Top of MATERIAL TO PROCESS

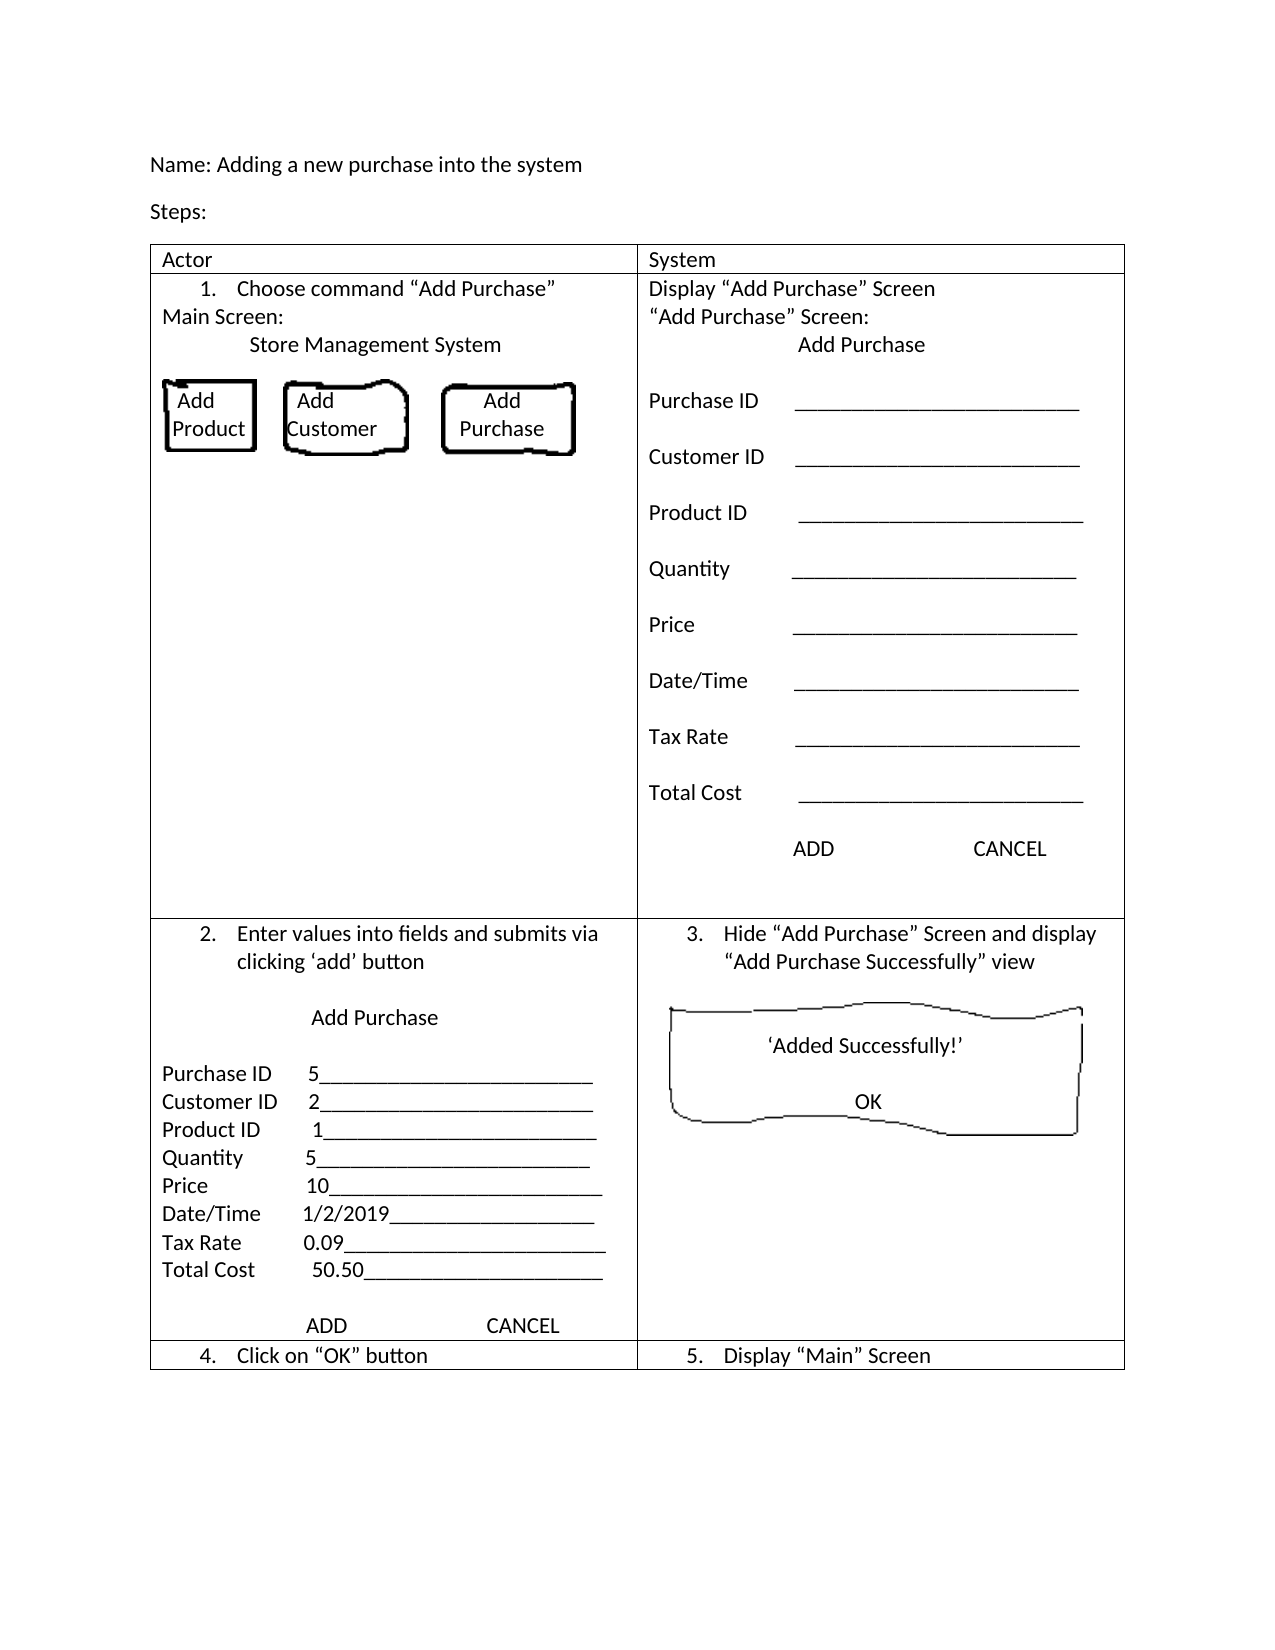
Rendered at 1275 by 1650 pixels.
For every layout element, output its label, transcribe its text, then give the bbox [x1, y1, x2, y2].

picture [441, 382, 576, 456]
table_cell Hide “Add Purchase” Screen and display “Add Purchase Successfully” view ‘Added Successfully!’ OK [638, 919, 1124, 1340]
table_cell Click on “OK” button [151, 1341, 637, 1369]
table_cell Display “Main” Screen [638, 1341, 1124, 1369]
picture [669, 1002, 1083, 1136]
picture [283, 379, 409, 456]
picture [162, 379, 257, 452]
text Name: Adding a new purchase into the system [150, 150, 1125, 178]
table_cell Enter values into fields and submits via clicking ‘add’ button Add Purchase Purchase ID 5________________________ Customer ID 2________________________ Product ID 1________________________ Quantity 5________________________ Price 10________________________ Date/Time 1/2/2019__________________ Tax Rate 0.09_______________________ Total Cost 50.50_____________________ ADD CANCEL [151, 919, 637, 1340]
table_header Actor [151, 245, 637, 273]
text Steps: [150, 197, 1125, 225]
table_cell Display “Add Purchase” Screen “Add Purchase” Screen: Add Purchase Purchase ID _________________________ Customer ID _________________________ Product ID _________________________ Quantity _________________________ Price _________________________ Date/Time _________________________ Tax Rate _________________________ Total Cost _________________________ ADD CANCEL [638, 274, 1124, 918]
table_cell Choose command “Add Purchase” Main Screen: Store Management System Add Add Add Product Customer Purchase [151, 274, 637, 918]
table_header System [638, 245, 1124, 273]
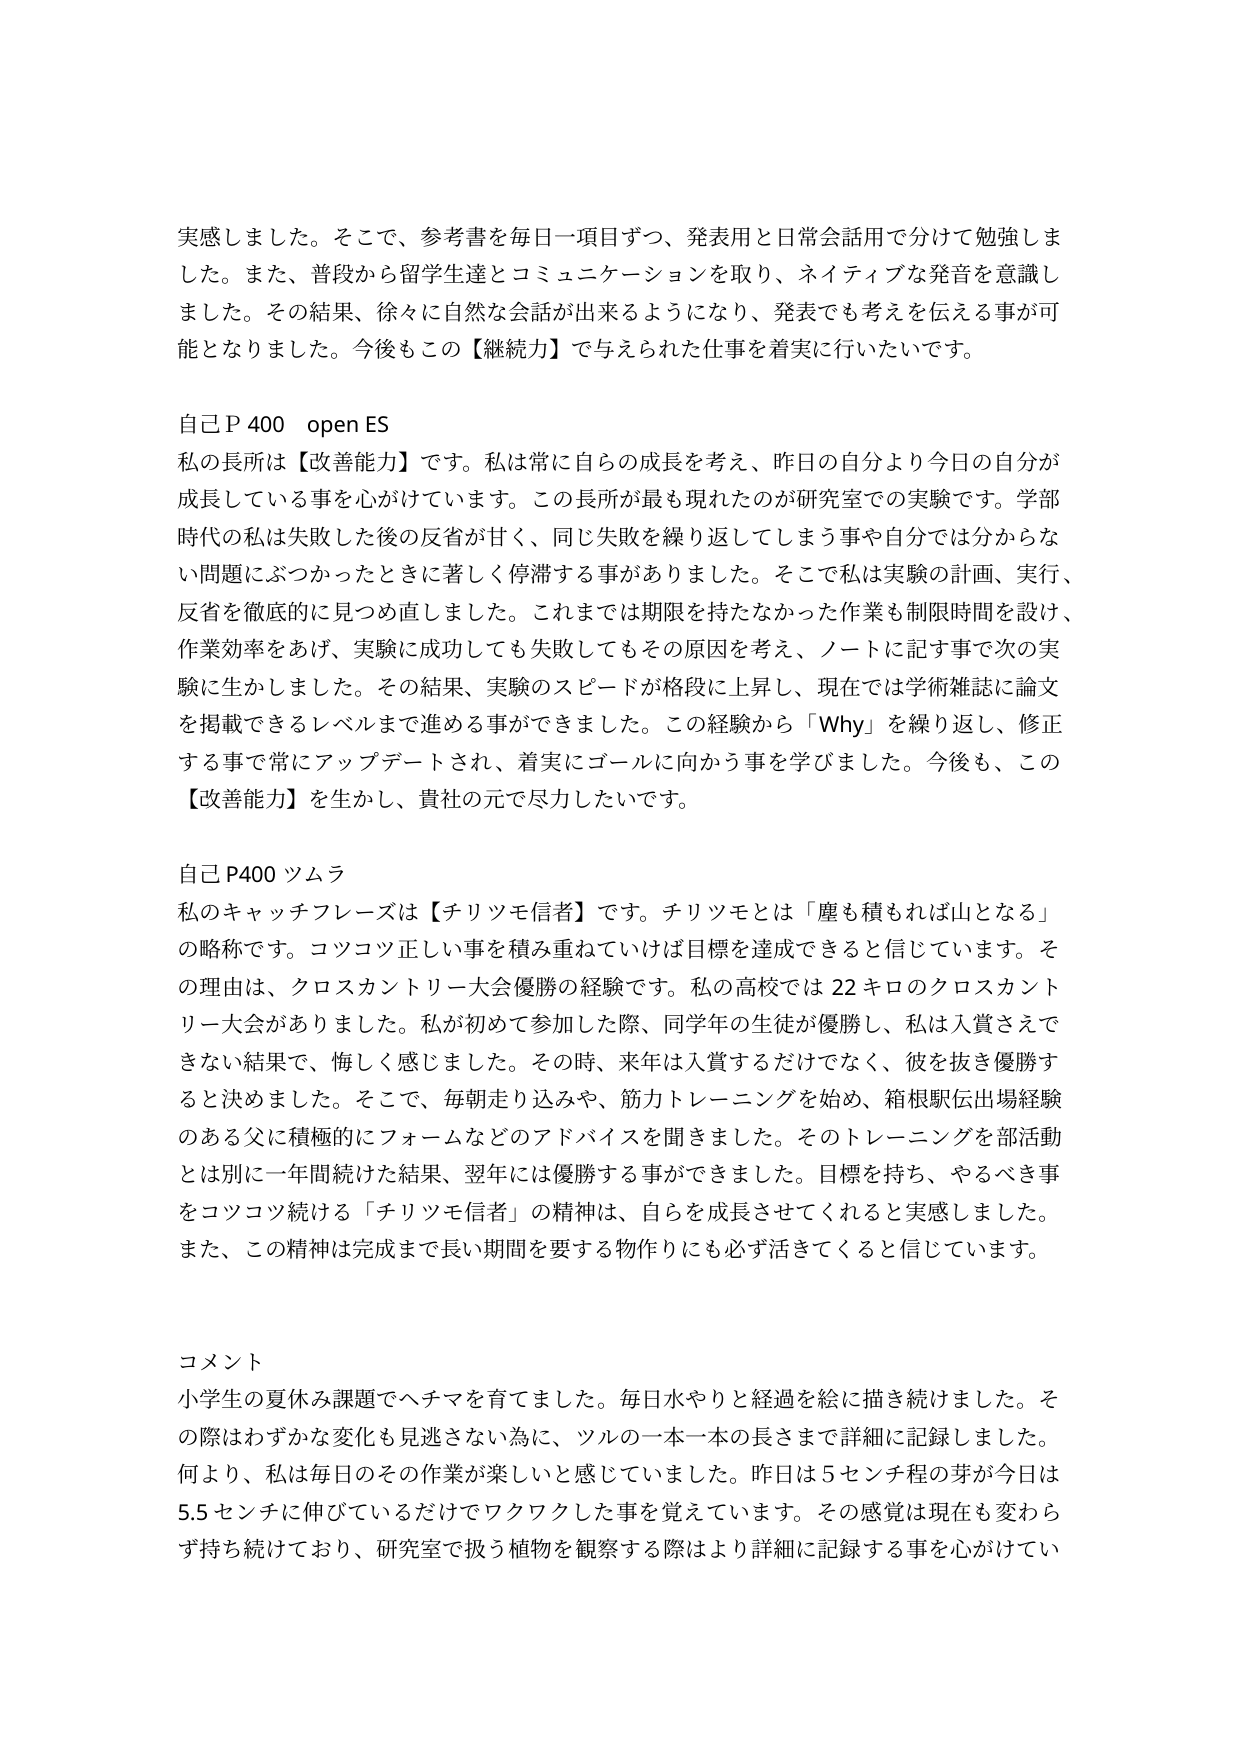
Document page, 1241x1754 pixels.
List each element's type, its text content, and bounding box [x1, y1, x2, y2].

Bottom of MATERIAL TO PROCESS

WHAT IS REQUIRED » Return every line from the records above that holds the word "pixels".

RESPONSE TO THIS TASK »
Rendered at 1275 by 1650 pixels.
Document page, 1241x1754 pixels.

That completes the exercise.